### Your instructions
Leaving out the pictures, copy each record below exactly.

### Dataset records

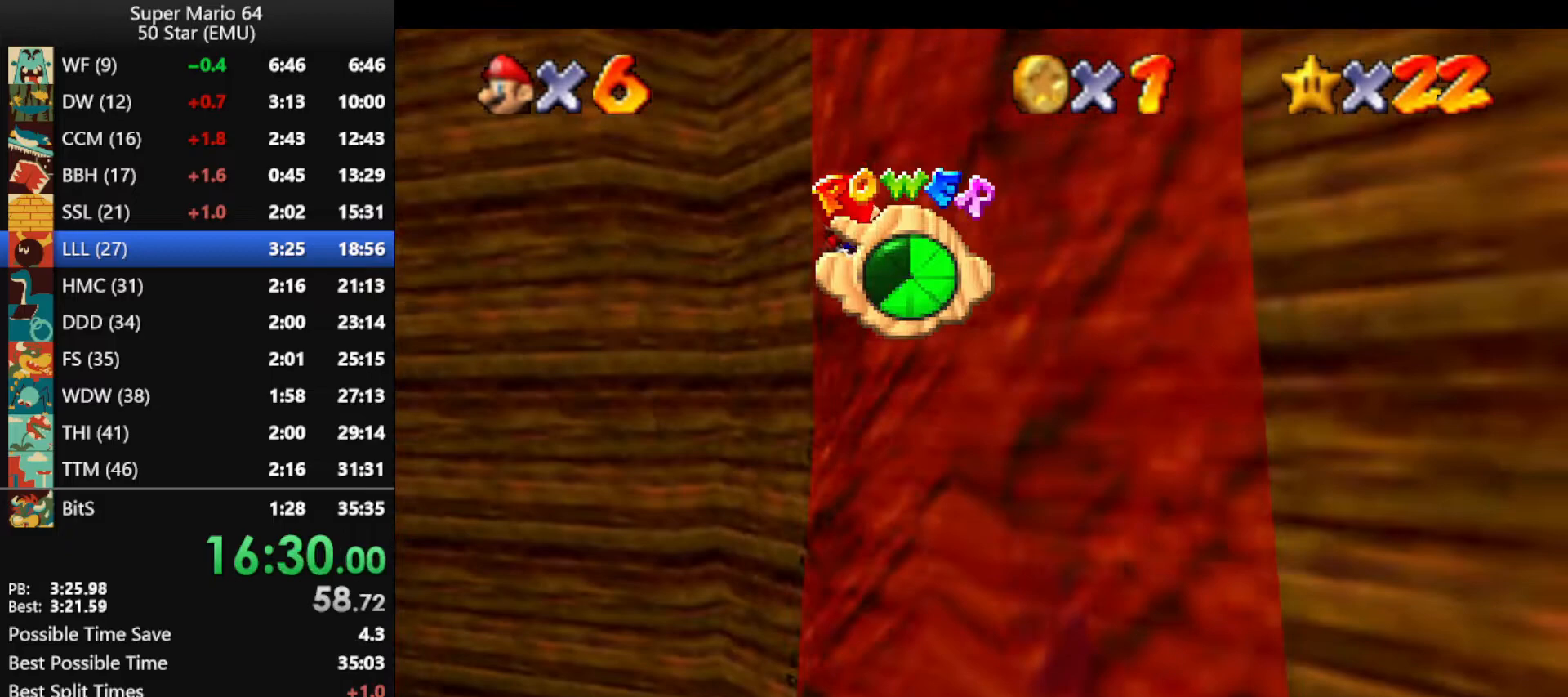
{"buttons": [], "left_stick": "right", "events": [[367, "left_stick", "right"]]}
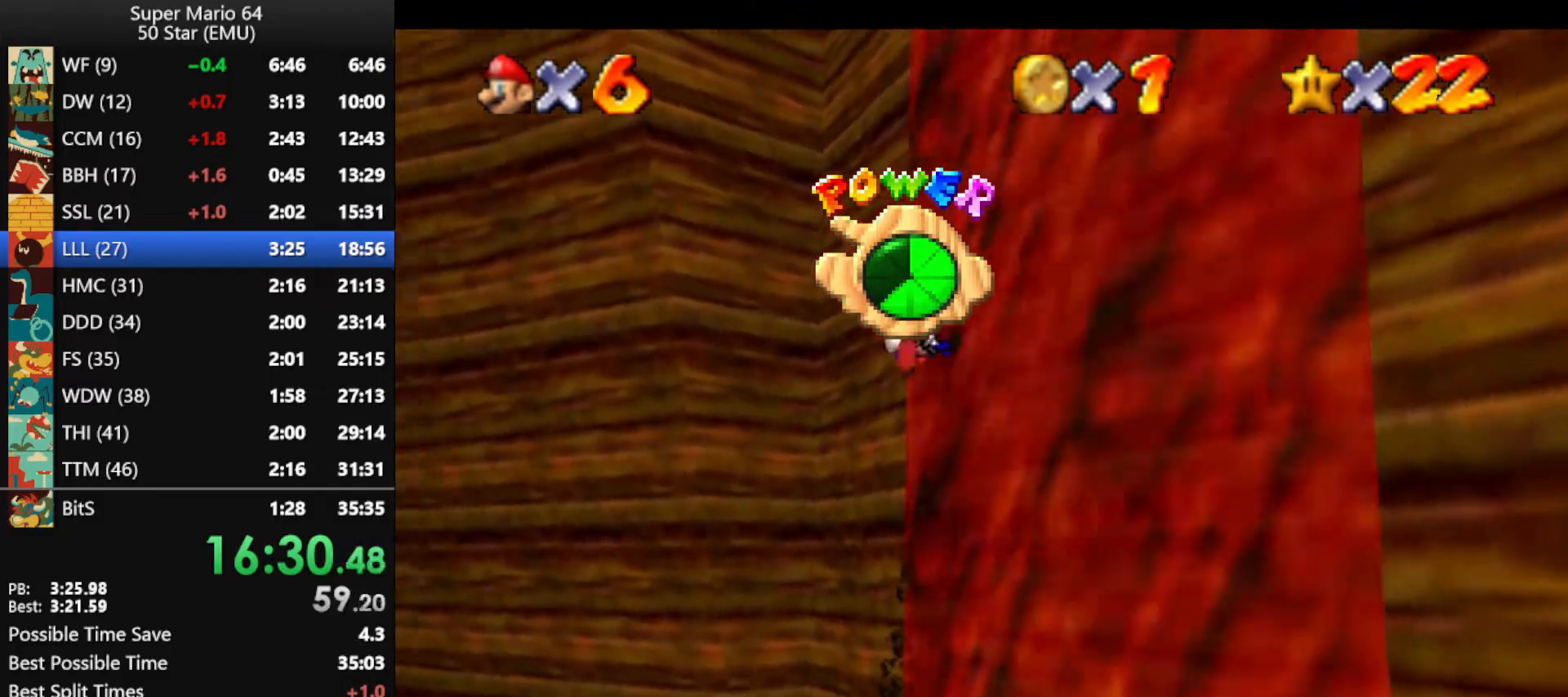
{"buttons": [], "left_stick": "right", "events": []}
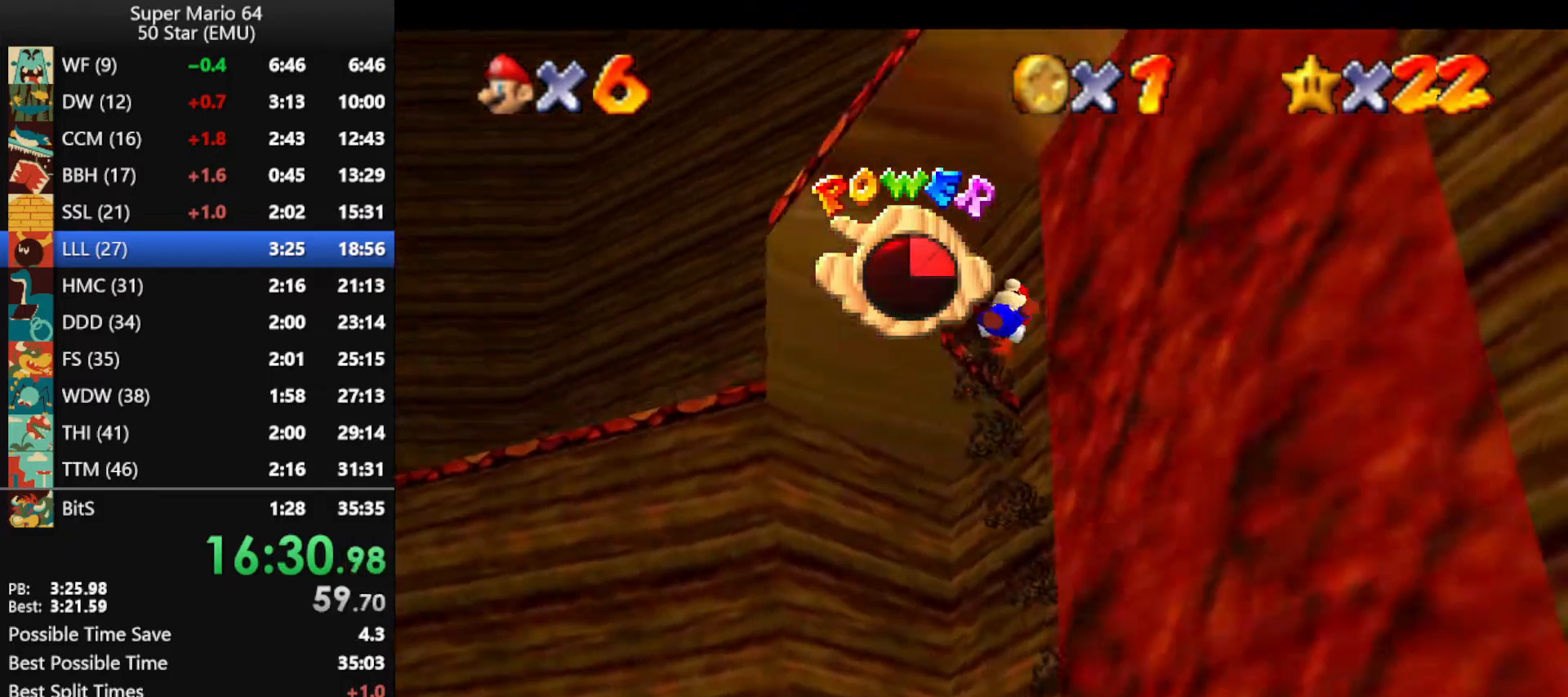
{"buttons": [], "left_stick": "right", "events": [[33, "left_stick", "down-right"], [67, "C_LEFT", "down"], [167, "C_LEFT", "up"], [233, "C_LEFT", "down"], [367, "C_LEFT", "up"], [433, "R1", "down"], [433, "left_stick", "right"], [500, "R1", "up"]]}
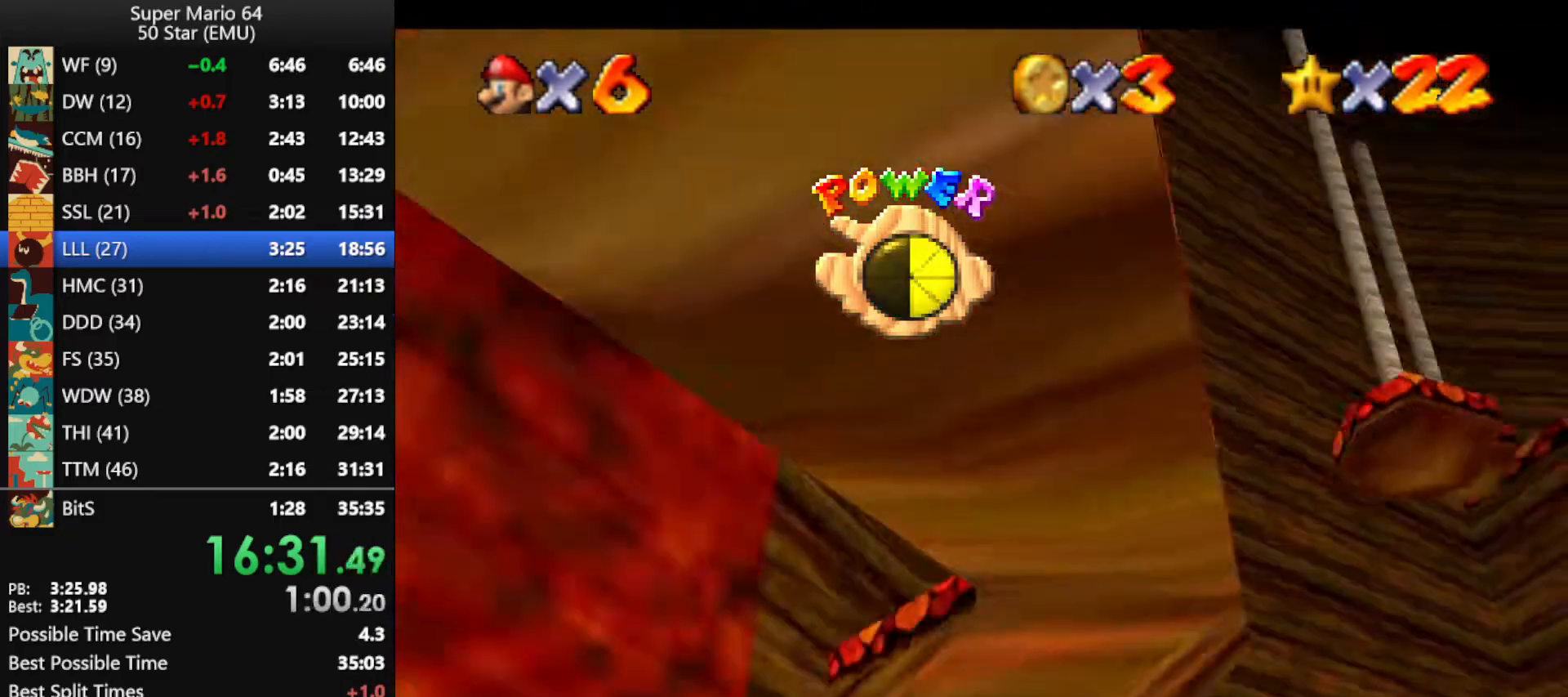
{"buttons": [], "left_stick": "up-right", "events": [[67, "R1", "down"], [167, "R1", "up"], [267, "left_stick", "up-right"]]}
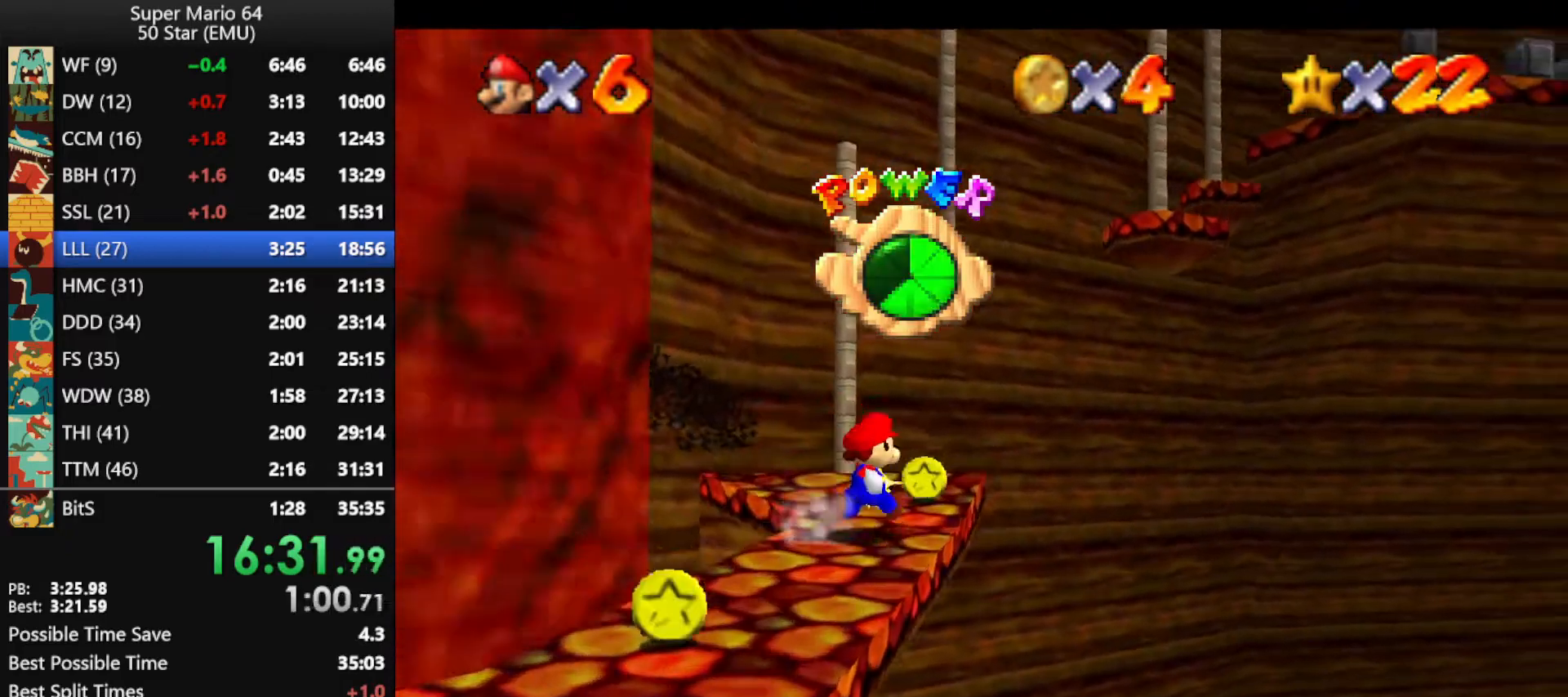
{"buttons": [], "left_stick": "down-left", "events": [[300, "left_stick", "up-left"], [500, "left_stick", "down-left"]]}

### Output for this exercise
{"buttons": [], "left_stick": "right", "events": [[367, "left_stick", "right"]]}
{"buttons": [], "left_stick": "right", "events": []}
{"buttons": [], "left_stick": "right", "events": [[33, "left_stick", "down-right"], [67, "C_LEFT", "down"], [167, "C_LEFT", "up"], [233, "C_LEFT", "down"], [367, "C_LEFT", "up"], [433, "R1", "down"], [433, "left_stick", "right"], [500, "R1", "up"]]}
{"buttons": [], "left_stick": "up-right", "events": [[67, "R1", "down"], [167, "R1", "up"], [267, "left_stick", "up-right"]]}
{"buttons": [], "left_stick": "down-left", "events": [[300, "left_stick", "up-left"], [500, "left_stick", "down-left"]]}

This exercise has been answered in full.